I am one of only the two relatives of the bride who made it to Australia. The other is my aunt’s elderly aunt who looks and behaves like Lady Catherine de Burgh, so I find her quite funny, though her actual relatives chafe. She has decided she likes me, as she came into my room just now to embrace me and hand me a piece of paper with her address on it, saying that if I ever came to South Carolina I should come and stay with her.
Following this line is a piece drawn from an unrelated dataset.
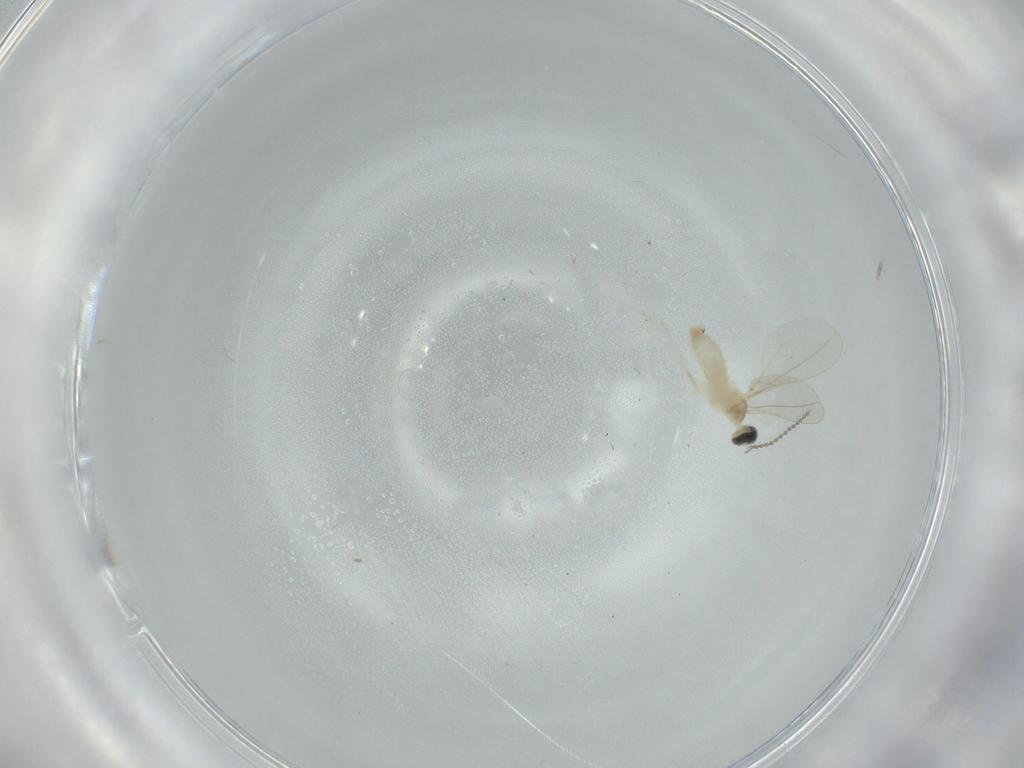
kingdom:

Meanwhile, from the groom’s visitors from America: the aunt is in hospital with a flare-up of her auto-immune disease, the mother is recovering from a bad stomach ailment, and the father, who is a Trump-supporting anti-vaxxer, is down with an illness that can’t possibly be COVID which doesn’t exist. Regardless, he has been sent to his own hotel room, will not be allowed outside without a mask (also something he doesn’t believe in), and a table has been placed for him on the terrace outside the wedding venue, and hopefully it will not rain. It has been pouring for days. If the entire family is missing, they will be represented by the fourteen litres (but they don’t do metric) of maple syrup they have brought from the libertarian north-east to contribute to the wedding.

Every Pakistani I have met in this country has complained to me about how lazy and work-shy white Australians are and have attributed it, variously, to convict ancestry, complacency from growing up in a stable country, and the easy availability of consumer credit. I would have thought it’s something to aspire to.